Она была моей первой и единственной подругой на все времена. Образ девочки с короткими русыми волосами, больше похожей на мальчика, появился перед глазами. Когда она прощалась со мной, то выглядела уже иначе. Это было четыре месяца назад. Она была старше и прошла со мной весь период нашего пребывания в приюте до тех пор, пока ей не исполнилось восемнадцать.
На следующий день после дня рождения воспитанник покидал эти стены, и никого не беспокоило, как сложится дальше его жизнь. Это случилось и с ней, а последние месяцы дались мне особенно тяжело. Забавно. Для детей время всегда течёт по-другому, и проведённые здесь дни казались мне десятилетиями, ведь каждый из них длился буквально целую вечность, зато они были довольно неплохими, а благодаря Мер даже счастливыми.
Именно она оберегала меня от мучивших всех, кто был младше и слабее их, хулиганов и задир, отбиравших вещи, обеды и так и норовивших затеять драку, чтобы затем в ней обвинили кого угодно, но не их. Да-да, они так умели, и моей верной защитницей всегда выступала Мер, ведь она была старше, и из-за неё меня не трогали. Пока она не ушла. Все эти четыре месяца я провёл словно в аду. Наверное, в той, другой половине мира, где обитала тьма, и то лучше, чем было здесь, в приюте.
В комнату, предназначенную для пацанов от тринадцати лет, я переехал всего три года назад и до сих пор не считал её своей. Ладно, мне постоянно напоминали, что мне там не место, и оттого каждое возвращение к кровати перед отбоем было настоящей мукой. Стоило свечам погаснуть и двери захлопнуться, как соседи в обязательном порядке считали необходимым сообщить всем обитателям комнаты, кто здесь главный. Ответить мне было нечем, ведь они были старше и крупнее. Потому подушка, одеяло, простынь, а порой и матрас каждую ночь перемещались на кровать кого-то другого, а мне приходилось спать на прогнувшихся досках каркаса или полу.
Перед подъёмом, пока послушницы только начинали будить детей, до нашей комнаты они добирались не сразу и не видели того самоуправства, что творилось ночью, а мне никто из взрослых никогда не верил. Верила только Мер, она и поставила всех на место. Какое-то время меня не трогали. Когда девушка ушла, оставшиеся парни, ещё не достигшие восемнадцати, взялись за старое, и каждый день для меня заканчивался выговором. Хоть в комнату и поселили парочку новичков младше и задиры в основном переключились на них, но не давали покоя и мне. Из-за чего происходили драки, и виновником всегда оказывался я. Слишком поздно мне удалось понять те хитрости, к которым постоянно прибегали парни, но обойти их так и не получилось.
К демонам приют и этих негодяев. Надоело. Хоть я и должен был оставаться здесь ещё два года, ведь мне всего шестнадцать, но терпеть нет никаких сил.

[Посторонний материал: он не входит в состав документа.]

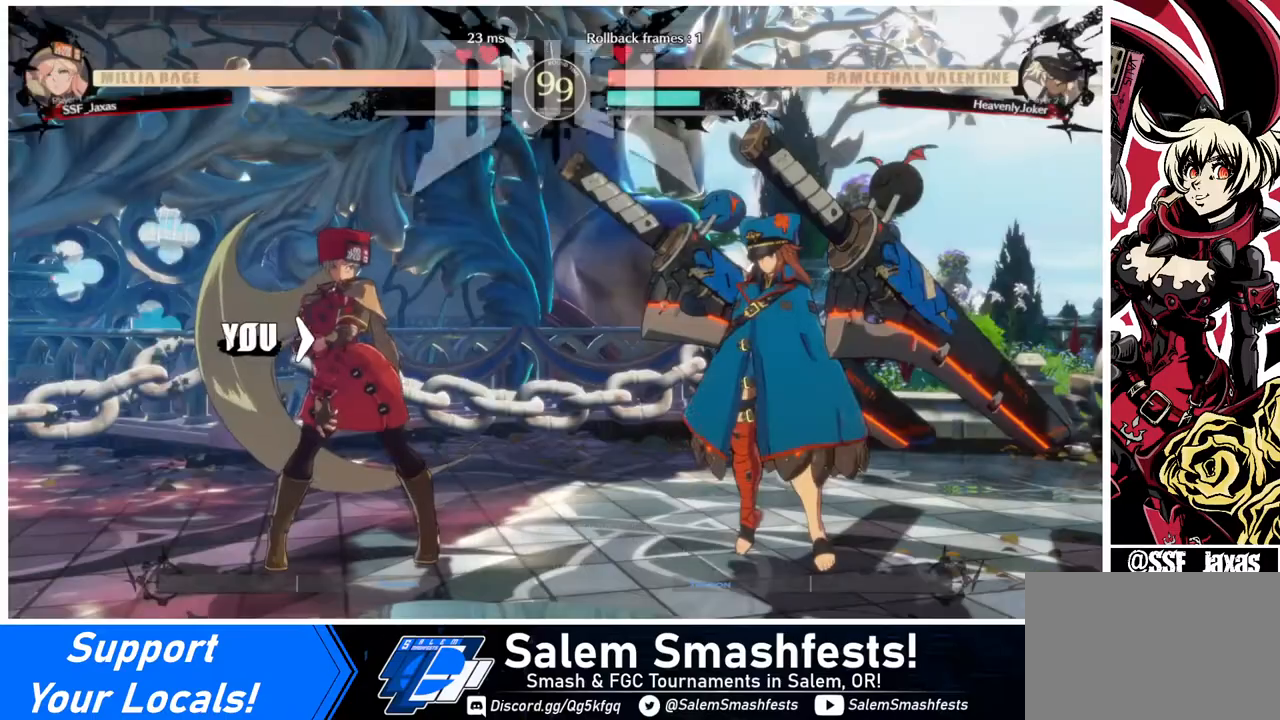
{"buttons": ["CROSS", "DPAD_DOWN", "DPAD_LEFT"], "events": [[320, "CROSS", "down"], [480, "DPAD_DOWN", "down"], [480, "DPAD_LEFT", "down"]]}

Всматриваясь в полутёмный коридор через небольшой зазор между дверью и косяком, я увидел, как мимо прошаркала престарелая послушница Аманда, считавшаяся самой старшей из всех исключительно из-за возраста. Должность она никакую не занимала и заботилась о детях наравне с остальными женщинами. Я мысленно досчитал до ста и снова прислушался, надеясь, что она скрылась за поворотом и не заметит моего манёвра. Так вышло, что ни одно окно в спальнях детей не открывалось, и сбежать отсюда через них никто никогда не пытался. Однако, подслушав беседу старших парней, мне стало известно, что они постоянно ускользают в ночное время через окно в коридоре. Главное – не попасться никому на глаза, а проще всего это сделать, когда в ночную смену дежурит именно послушница Аманда. Пожилая женщина медленно передвигалась, и на полный обход всего приюта у неё уходило слишком много времени, что давало возможность ускользнуть. День моего побега выпал на сегодня, ведь я нарочно всю неделю старался держаться возле старушки, чтобы знать, когда та дежурит. И вот этот миг настал.
Никаких лишних звуков, кроме посапывания мелкотни в метре от меня, не раздавалось. Приоткрыв дверь, я бесшумно выскользнул в коридор. Из вещей было только то, что удалось на себя надеть. Сменная одежда именно в этот день оказалась в стирке, и её пришлось бросить. Ничего своего, кроме тряпок, у меня нет, а что было – за эти четыре месяца отобрали и присвоили негодяи. Оттого побег из приюта выглядел оправданным.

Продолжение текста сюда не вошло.